O corpo de quem atende trabalha o turno inteiro sentado e falando

Um operador de call center passa de seis a oito horas na mesma posição, com movimento repetitivo de digitação, mouse e voz, muitas vezes com meta de tempo entre chamadas. É um trabalho de baixa intensidade física e altíssima constância — que é exatamente o perfil que gera lesão por esforço repetitivo, dor lombar, fadiga vocal e desgaste visual.

Não é o esforço de carregar peso; é o de repetir o mesmo micro-movimento milhares de vezes por dia, sem variação, com a agenda apertada. Escritório comum perdoa uma cadeira mais ou menos. Operação de atendimento, com esse volume e essa cadência, não perdoa.

Quando a estação de trabalho não acompanha isso, o corpo cobra.
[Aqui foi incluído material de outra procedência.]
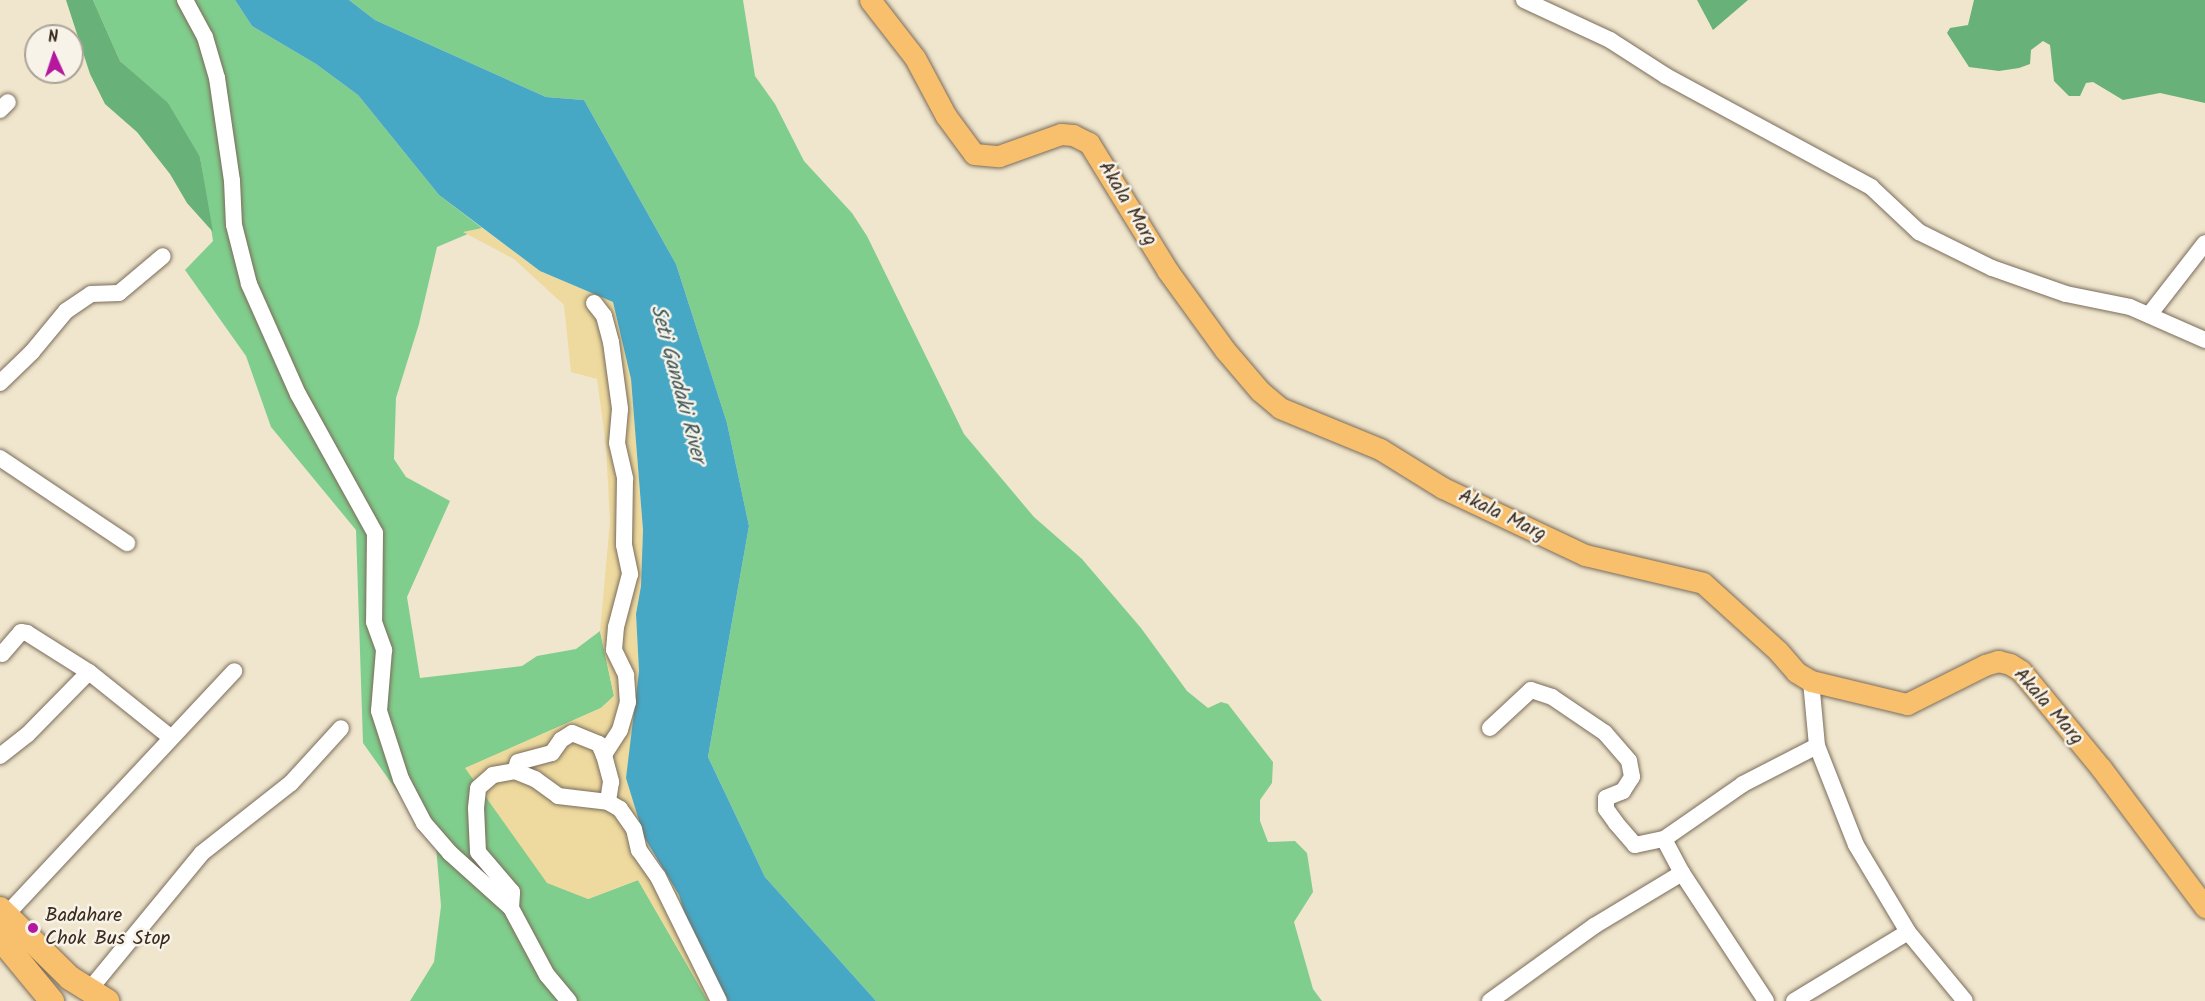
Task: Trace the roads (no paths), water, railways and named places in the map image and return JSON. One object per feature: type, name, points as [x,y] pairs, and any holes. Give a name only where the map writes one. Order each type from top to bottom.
[{"type":"highway","points":[[2,921],[58,968],[99,995]]},
{"type":"highway","points":[[2,921],[52,1001]]},
{"type":"main road","name":"Akala Marg","points":[[870,0],[915,58],[946,116],[974,154],[999,156],[1061,134],[1073,135],[1089,143],[1167,270],[1225,350],[1271,402],[1290,414],[1380,449],[1443,488],[1585,555],[1703,583],[1778,651],[1796,672],[1811,681],[1907,704],[1985,665],[1998,661],[2010,664],[2021,671],[2101,768],[2205,907]]},
{"type":"street","points":[[185,0],[205,37],[217,78],[232,181],[234,225],[249,284],[298,394],[375,534],[374,622],[384,650],[379,711],[401,779],[424,823],[450,853],[511,908],[548,975],[569,1001]]},
{"type":"street","points":[[1524,0],[1610,40],[1666,76],[1871,187],[1918,232],[1992,268],[2066,294],[2130,307],[2205,340]]},
{"type":"street","points":[[2149,315],[2205,243]]},
{"type":"street","points":[[0,383],[32,352],[66,311],[91,294],[119,293],[163,256]]},
{"type":"street","points":[[594,303],[604,316],[611,342],[620,410],[617,443],[625,479],[624,545],[630,574],[616,627],[614,650],[626,675],[628,702],[620,730],[604,755]]},
{"type":"street","points":[[0,458],[127,543]]},
{"type":"street","points":[[2,654],[21,632],[27,633],[89,672],[170,737]]},
{"type":"street","points":[[2,921],[170,737],[234,671]]},
{"type":"street","points":[[0,756],[27,735],[89,672]]},
{"type":"street","points":[[1811,681],[1817,746],[1856,845],[1908,932],[1965,1001]]},
{"type":"street","points":[[1490,728],[1531,690],[1552,697],[1605,733],[1629,761],[1632,777],[1623,791],[1606,798],[1606,809],[1635,845],[1665,839],[1743,784],[1817,746]]},
{"type":"street","points":[[99,995],[202,854],[283,790],[341,728]]},
{"type":"street","points":[[515,771],[518,762],[552,753],[561,740],[572,734],[599,744],[611,782],[608,802]]},
{"type":"street","points":[[511,908],[512,892],[478,852],[476,808],[478,788],[493,775],[515,771],[535,780],[558,796],[608,802],[620,809],[634,829],[639,850],[658,877],[719,1001]]},
{"type":"street","points":[[1665,839],[1682,873],[1766,1001]]},
{"type":"street","points":[[1490,1001],[1594,926],[1682,873]]},
{"type":"street","points":[[1794,1001],[1908,932]]},
{"type":"water","name":"Seti Gandaki River","points":[[235,0],[349,0],[375,20],[546,97],[584,100],[676,264],[727,423],[749,526],[708,757],[765,877],[876,1001],[724,1001],[690,932],[679,895],[644,837],[626,778],[639,671],[636,614],[641,586],[643,530],[631,379],[613,302],[540,271],[439,195],[358,95],[316,64],[252,26]]},
{"type":"place","name":"Badahare Chok Bus Stop","points":[[33,928]]}]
E cobra de um jeito que a operação sente:

  • Micro-pausas não programadas, porque a pessoa precisa levantar pra aliviar a coluna.
  • Queda de ritmo na segunda metade do turno, quando o desconforto vira dor.
  • Atestado — afastamento por LER/DORT é uma das principais causas de licença médica no setor.
  • Pedido de demissão. Ninguém diz "saí por causa da cadeira", mas operação desconfortável tem turnover mais alto — e turnover é treinamento jogado fora.

Nenhum desses custos aparece na cotação da estação de trabalho. Todos aparecem na folha, no RH e no indicador de qualidade.
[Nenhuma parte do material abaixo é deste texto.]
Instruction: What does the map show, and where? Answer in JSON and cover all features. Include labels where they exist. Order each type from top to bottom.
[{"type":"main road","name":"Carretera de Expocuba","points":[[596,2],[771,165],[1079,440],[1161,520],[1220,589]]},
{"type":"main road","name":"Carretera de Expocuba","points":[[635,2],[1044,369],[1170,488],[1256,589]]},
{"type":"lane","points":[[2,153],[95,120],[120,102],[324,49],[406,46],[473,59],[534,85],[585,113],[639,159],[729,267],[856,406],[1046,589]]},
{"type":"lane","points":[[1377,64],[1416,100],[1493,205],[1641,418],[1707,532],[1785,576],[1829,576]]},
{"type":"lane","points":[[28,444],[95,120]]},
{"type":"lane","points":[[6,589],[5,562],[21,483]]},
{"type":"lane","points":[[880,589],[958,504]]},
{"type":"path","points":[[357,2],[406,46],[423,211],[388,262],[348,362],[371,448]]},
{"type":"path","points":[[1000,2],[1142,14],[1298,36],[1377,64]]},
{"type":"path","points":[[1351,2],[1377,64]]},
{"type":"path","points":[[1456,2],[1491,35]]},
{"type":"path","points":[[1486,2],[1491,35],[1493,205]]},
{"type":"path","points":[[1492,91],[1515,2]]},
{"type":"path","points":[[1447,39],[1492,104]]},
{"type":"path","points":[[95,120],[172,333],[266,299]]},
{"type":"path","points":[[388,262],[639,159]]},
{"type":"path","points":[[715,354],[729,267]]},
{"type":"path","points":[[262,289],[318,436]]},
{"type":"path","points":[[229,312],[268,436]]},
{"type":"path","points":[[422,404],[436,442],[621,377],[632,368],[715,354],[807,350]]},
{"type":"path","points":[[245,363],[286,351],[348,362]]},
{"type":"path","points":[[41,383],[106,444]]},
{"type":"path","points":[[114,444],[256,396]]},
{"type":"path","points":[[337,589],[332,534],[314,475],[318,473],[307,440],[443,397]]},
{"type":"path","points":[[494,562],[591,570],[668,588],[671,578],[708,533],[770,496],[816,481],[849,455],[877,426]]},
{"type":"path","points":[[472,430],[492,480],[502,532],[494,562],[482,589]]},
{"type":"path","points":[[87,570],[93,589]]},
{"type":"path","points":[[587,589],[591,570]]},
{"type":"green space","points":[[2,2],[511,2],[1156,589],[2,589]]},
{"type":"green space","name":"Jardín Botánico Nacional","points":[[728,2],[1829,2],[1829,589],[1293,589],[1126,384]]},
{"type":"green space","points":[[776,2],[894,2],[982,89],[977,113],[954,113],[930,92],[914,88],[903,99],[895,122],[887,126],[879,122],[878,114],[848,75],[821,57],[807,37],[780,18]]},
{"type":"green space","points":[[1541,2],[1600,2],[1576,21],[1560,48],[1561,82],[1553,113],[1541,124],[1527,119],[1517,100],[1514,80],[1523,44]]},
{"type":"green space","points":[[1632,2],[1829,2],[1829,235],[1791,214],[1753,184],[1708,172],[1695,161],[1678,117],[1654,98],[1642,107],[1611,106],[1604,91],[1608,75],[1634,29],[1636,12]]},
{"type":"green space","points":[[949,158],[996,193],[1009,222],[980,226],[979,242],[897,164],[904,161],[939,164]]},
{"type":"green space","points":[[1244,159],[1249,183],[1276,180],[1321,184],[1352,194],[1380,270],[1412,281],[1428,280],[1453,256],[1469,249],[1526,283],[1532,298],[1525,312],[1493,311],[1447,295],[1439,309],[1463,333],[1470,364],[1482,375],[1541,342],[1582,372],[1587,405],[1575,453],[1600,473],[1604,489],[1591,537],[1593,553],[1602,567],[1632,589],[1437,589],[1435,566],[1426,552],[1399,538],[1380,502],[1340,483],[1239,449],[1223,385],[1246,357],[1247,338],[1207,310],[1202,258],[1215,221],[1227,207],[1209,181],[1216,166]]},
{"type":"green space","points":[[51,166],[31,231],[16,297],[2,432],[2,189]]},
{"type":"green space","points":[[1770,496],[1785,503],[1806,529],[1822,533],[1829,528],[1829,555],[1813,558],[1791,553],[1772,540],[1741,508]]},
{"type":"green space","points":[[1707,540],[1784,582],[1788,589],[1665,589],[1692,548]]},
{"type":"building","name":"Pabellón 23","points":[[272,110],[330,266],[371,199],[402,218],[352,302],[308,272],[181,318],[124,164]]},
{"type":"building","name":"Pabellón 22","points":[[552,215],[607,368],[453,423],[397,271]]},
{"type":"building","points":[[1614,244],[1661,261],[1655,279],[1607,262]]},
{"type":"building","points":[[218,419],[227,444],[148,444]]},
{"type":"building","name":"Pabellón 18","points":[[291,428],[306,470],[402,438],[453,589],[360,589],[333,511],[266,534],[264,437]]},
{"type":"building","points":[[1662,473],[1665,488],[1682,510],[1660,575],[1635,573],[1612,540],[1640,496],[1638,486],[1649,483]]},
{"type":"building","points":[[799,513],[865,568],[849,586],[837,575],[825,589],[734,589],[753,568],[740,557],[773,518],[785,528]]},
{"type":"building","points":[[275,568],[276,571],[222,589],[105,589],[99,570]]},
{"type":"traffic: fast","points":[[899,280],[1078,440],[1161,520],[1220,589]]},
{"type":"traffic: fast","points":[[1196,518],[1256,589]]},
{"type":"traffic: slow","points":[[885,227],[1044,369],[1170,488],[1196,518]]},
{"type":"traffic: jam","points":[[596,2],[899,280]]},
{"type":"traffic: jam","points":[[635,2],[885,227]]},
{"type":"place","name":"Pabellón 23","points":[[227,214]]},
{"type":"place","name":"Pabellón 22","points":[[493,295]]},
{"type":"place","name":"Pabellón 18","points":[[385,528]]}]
A NR 17 não é burocracia, é o piso

A NR 17 existe porque alguém já mediu tudo isso. Ela define mobiliário ajustável, apoio para os pés, iluminação adequada, níveis de ruído, pausas e condições de temperatura. Não é um selo pra pendurar na parede — é o conjunto mínimo de condições para o trabalho não adoecer quem trabalha.

Operação que cumpre a NR 17 de verdade — não no papel — reduz afastamento, reduz passivo trabalhista e mantém a equipe inteira na linha por mais tempo. Operação que "adapta" a norma pra economizar está só empurrando o custo pra frente, com juros.

Ergonomia é variável, e variável a gente mede

Tratar ergonomia como variável de produtividade significa olhar para o antes e o depois:

  • Absenteísmo: quantos dias de atestado por operador, por mês, antes e depois de ajustar as estações.
  • Turnover: quanto tempo a equipe fica, e quanto custa repor quem sai.
  • Aderência à escala: quantas micro-pausas fora do previsto acontecem no segundo bloco do turno.
  • Qualidade e TMA: operador cansado erra mais, pede supervisão mais vezes e demora mais para encerrar.

Cada ponto desses tem valor em reais. Somados, quase sempre superam — com folga — a diferença entre uma estação de trabalho decente e uma improvisada.

O que "dentro da NR 17" significa na prática

Não é só a cadeira. É layout com distância certa entre postos pra acústica não virar ruído acumulado, é iluminação sem reflexo na tela, é climatização que não resseca a voz, é apoio de punho e monitor na altura dos olhos. É a soma de coisas pequenas que, juntas, decidem se o operador chega no fim do turno inteiro ou arrastado.

E tem a parte que não aparece na visita: manutenção. Cadeira que continua ajustável dois anos depois, ar-condicionado com filtro trocado, lâmpada que não fica piscando no canto da tela. Ergonomia é estado, não é a foto do dia da inauguração — ou o ganho de produtividade escorre de volta em seis meses.

Montar e manter isso dá trabalho e custa dinheiro. Mas é um custo que se paga em equipe estável, menos atestado e operação que rende parecido às oito e às dezesseis horas.